Problem
Large JSON responses can look safe in local testing and still fail in production. The confusing version happens when the client receives small compressed responses for some requests, then the same endpoint fails with a 502 Bad Gateway or 413 Payload Too Large for slightly larger inputs.
The trap is the boundary between AWS Lambda and API Gateway. Lambda has a response payload limit. API Gateway can compress responses, but that compression happens after Lambda has already returned the payload. If the raw response is over the Lambda limit, API Gateway never gets a chance to shrink it.
Mechanism
HTTP compression is negotiated with headers. A client sends Accept-Encoding to say what it supports, such as gzip, deflate, or br. The server answers with Content-Encoding when it actually compresses the response.

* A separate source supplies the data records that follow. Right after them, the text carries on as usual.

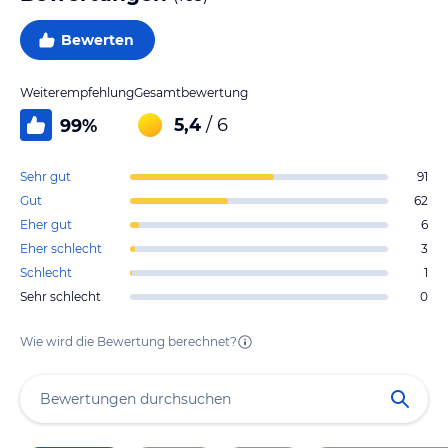
Bewerten
Weiterempfehlung
Gesamtbewertung
5,4
/ 6
99
%
Sehr gut
91
Gut
62
Eher gut
6
Eher schlecht
3
Schlecht
1
Sehr schlecht
0
Wie wird die Bewertung berechnet?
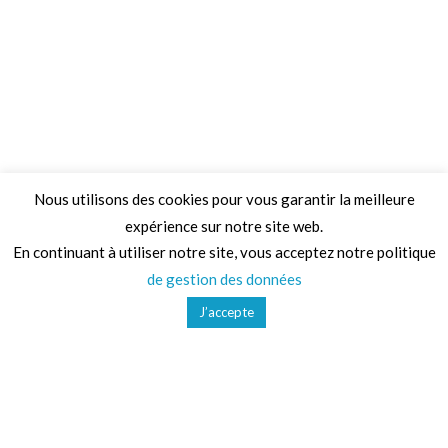
Nous utilisons des cookies pour vous garantir la meilleure
expérience sur notre site web.
Adresse
En continuant à utiliser notre site, vous acceptez notre politique
de gestion des données
68 Chemin de la Clare,
J’accepte
82410, Saint-Etienne-de-Tulmont
Téléphone
01 41 47 36 50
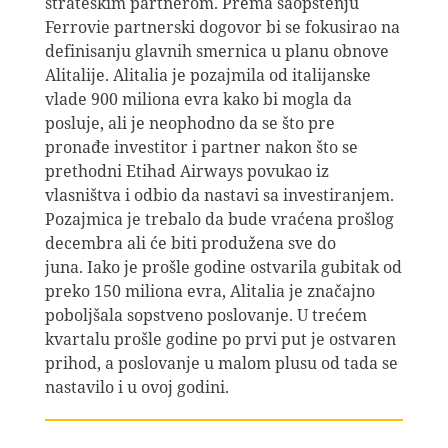
strateškim partnerom. Prema saopštenju
Ferrovie partnerski dogovor bi se fokusirao na
definisanju glavnih smernica u planu obnove
Alitalije. Alitalia je pozajmila od italijanske
vlade 900 miliona evra kako bi mogla da
posluje, ali je neophodno da se što pre
pronađe investitor i partner nakon što se
prethodni Etihad Airways povukao iz
vlasništva i odbio da nastavi sa investiranjem.
Pozajmica je trebalo da bude vraćena prošlog
decembra ali će biti produžena sve do
juna. Iako je prošle godine ostvarila gubitak od
preko 150 miliona evra, Alitalia je značajno
poboljšala sopstveno poslovanje. U trećem
kvartalu prošle godine po prvi put je ostvaren
prihod, a poslovanje u malom plusu od tada se
nastavilo i u ovoj godini.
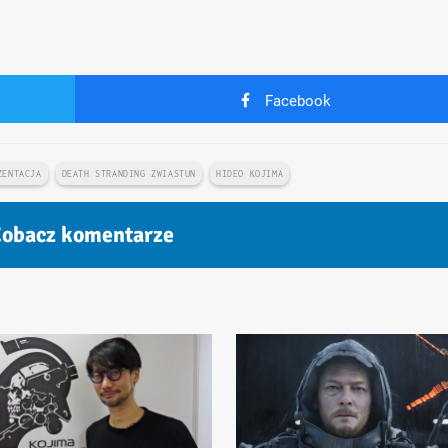
Facebook
ZENTACJA
DEATH STRANDING ZWIASTUN
HIDEO KOJIMA
obacz komentarze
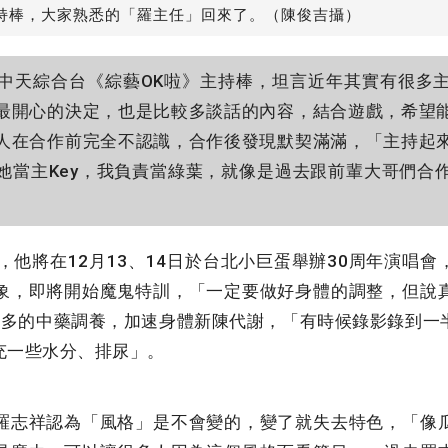
持棒，大家熟悉的「羅主任」回來了。（陳俊吉攝）
中天綜合台《綜藝OK啦》主持棒，坦言近年其實有很多
最開心的決定，也是比較多談話的內容，結合遊戲，希望
人在合作前完全不認識，合作後發現默契滿滿，「主持起
她當主Key，我負責當綠葉，就像是過去跟前輩大哥們合
他將在12月13、14日於台北小巨蛋舉辦30周年演唱
象，即將開始魔鬼特訓，「一定要做好身體的調整，但說
年多的中藥調養，加速身體新陳代謝，「有時候錄影錄到一
充一些水分、排尿」。
志祥認為「風格」是不會變的，變了就失去特色，「像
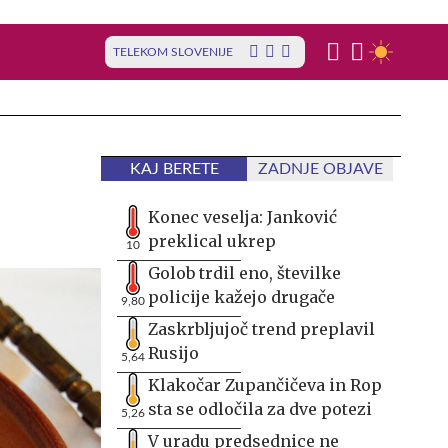
TELEKOM SLOVENIJE
KAJ BERETE
ZADNJE OBJAVE
Konec veselja: Janković
preklical ukrep
10
Golob trdil eno, številke
policije kažejo drugače
9,80
Zaskrbljujoč trend preplavil
Rusijo
5,64
Klakočar Zupančičeva in Rop
sta se odločila za dve potezi
5,26
V uradu predsednice ne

Many clients make this invisible. Python requests and Postman both send compression headers by default, then decompress the response for you. That is useful, but it can hide where compression is happening.

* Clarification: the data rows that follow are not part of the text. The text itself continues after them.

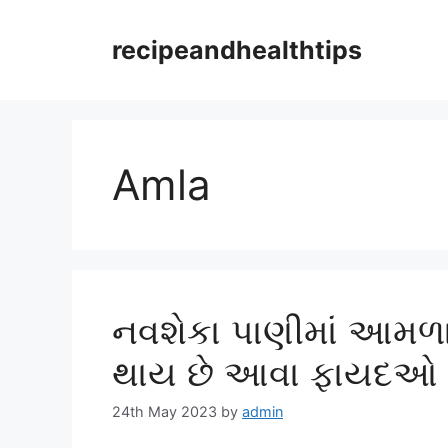
Skip
to
recipeandhealthtips
content
Amla
નવશેકા પાણીમાં આમળા
થાય છે આવા ફાયદઓ
24th May 2023
by
admin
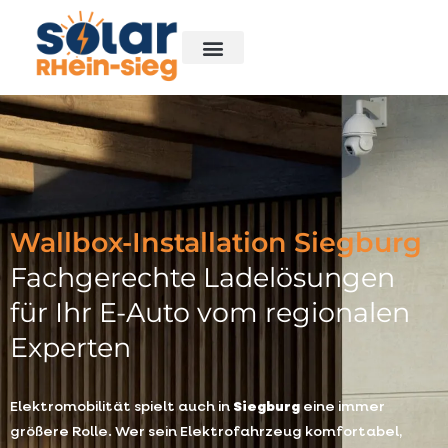
Wallbox-Installation Siegburg
Fachgerechte Ladelösungen
für Ihr E-Auto vom regionalen
Experten
Elektromobilität spielt auch in
Siegburg
eine immer
größere Rolle. Wer sein Elektrofahrzeug komfortabel,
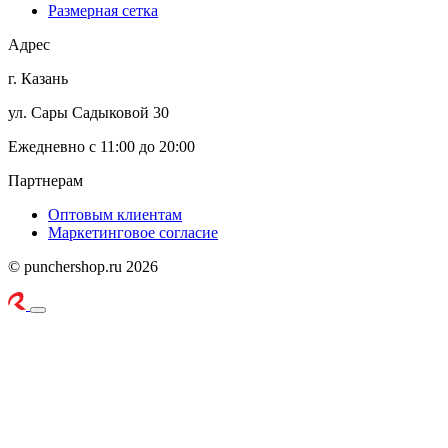
Размерная сетка
Адрес
г. Казань
ул. Сары Садыковой 30
Ежедневно с 11:00 до 20:00
Партнерам
Оптовым клиентам
Маркетинговое согласие
© punchershop.ru 2026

Client: Accept-Encoding: gzip, deflate, br
App: returns raw JSON unless app-level compression is enabled
Lambda: enforces raw response payload limit
API Gateway: compresses only after Lambda returns successfully
Client: receives compressed bytes and decompresses automaticallyThis creates a split behavior. If the raw payload is under the Lambda limit, Lambda returns it, API Gateway compresses it, and the client sees a small response. If the raw payload is over the limit, Lambda fails before gateway compression can run.
Fix
The durable fix is to avoid returning oversized raw payloads from Lambda. For large result sets, paginate the endpoint or return a cursor so each response stays safely below the raw limit.
If the response is compressible JSON and still needs to be returned directly, compress earlier in the application before Lambda hands the response back. In a Flask service, that can be done with middleware such as flask-compress.
from flask import Flask
from flask_compress import Compress
app = Flask(__name__)
Compress(app)
@app.get("/api/results")
def results():
return {"items": build_large_json_response()}Gateway compression can still be useful, but do not rely on it to protect Lambda from raw response size limits. It is too late in the path.
What changed in practice
On a representative JSON response around 2.65 MB raw, compression changed both transfer size and latency. The exact numbers will vary by payload shape and network path, but the direction is the useful part.

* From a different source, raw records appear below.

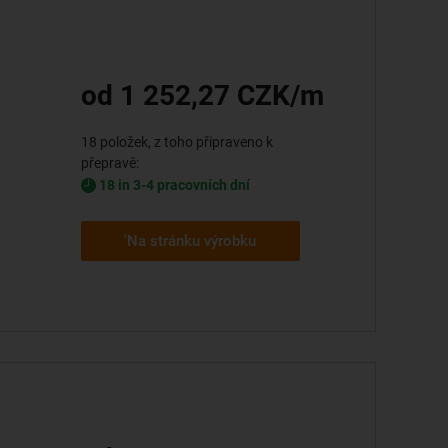
od 1 252,27 CZK/m
18 položek, z toho připraveno k
přepravě:
18 in 3-4 pracovních dní
'Na stránku výrobku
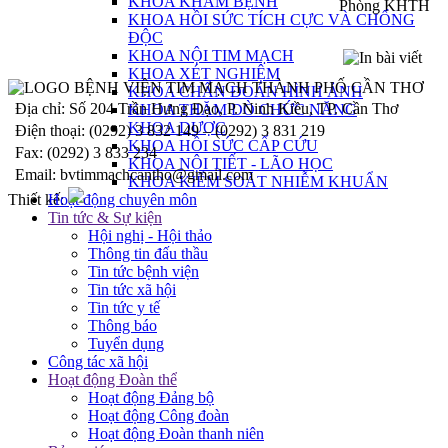
KHOA KHÁM BỆNH
Phòng KHTH
KHOA HỒI SỨC TÍCH CỰC VÀ CHỐNG
ĐỘC
KHOA NỘI TIM MẠCH
KHOA XÉT NGHIỆM
KHOA CHẨN ĐOÁN HÌNH ẢNH
Địa chỉ: Số 204 Trần Hưng Đạo, P. Ninh Kiều, TP. Cần Thơ
KHOA THĂM DÒ CHỨC NĂNG
KHOA DƯỢC
Điện thoại: (0292) 3 832 149 – (0292) 3 831 219
KHOA HỒI SỨC CẤP CỨU
Fax: (0292) 3 833 234
KHOA NỘI TIẾT - LÃO HỌC
Email:
bvtimmachcantho@gmail.com
KHOA KIỂM SOÁT NHIỄM KHUẨN
Thiết kế:
Hoạt động chuyên môn
Tin tức & Sự kiện
Hội nghị - Hội thảo
Thông tin đấu thầu
Tin tức bệnh viện
Tin tức xã hội
Tin tức y tế
Thông báo
Tuyển dụng
Công tác xã hội
Hoạt động Đoàn thể
Hoạt động Đảng bộ
Hoạt động Công đoàn
Hoạt động Đoàn thanh niên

| Setup | Request | Latency | Transferred |
|---|---|---|---|
| Gateway compression only | No Accept-Encoding | 2.7s | 2.65 MB |
| Gateway compression only | With Accept-Encoding | 2.0s | 330 KB |
| App plus gateway compression | No Accept-Encoding | 2.7s | 2.65 MB |
| App plus gateway compression | With Accept-Encoding | 1.8s | 281 KB |
The important distinction is not just 330 KB versus 281 KB. It is where the compression occurs. Compression inside the application can reduce the payload before it crosses the Lambda boundary. Compression at the gateway cannot rescue a response Lambda already rejected.
Production lesson
When a serverless endpoint returns large JSON, measure both raw bytes and transferred bytes. Browser tools, Postman, and HTTP clients often show the compressed transfer size, which can make a response look smaller than the payload your runtime actually had to return.
A good checklist is simple: know the raw payload size, know where compression is applied, keep Lambda responses below the raw limit, paginate large results, and use app-level compression when returning compressible data directly.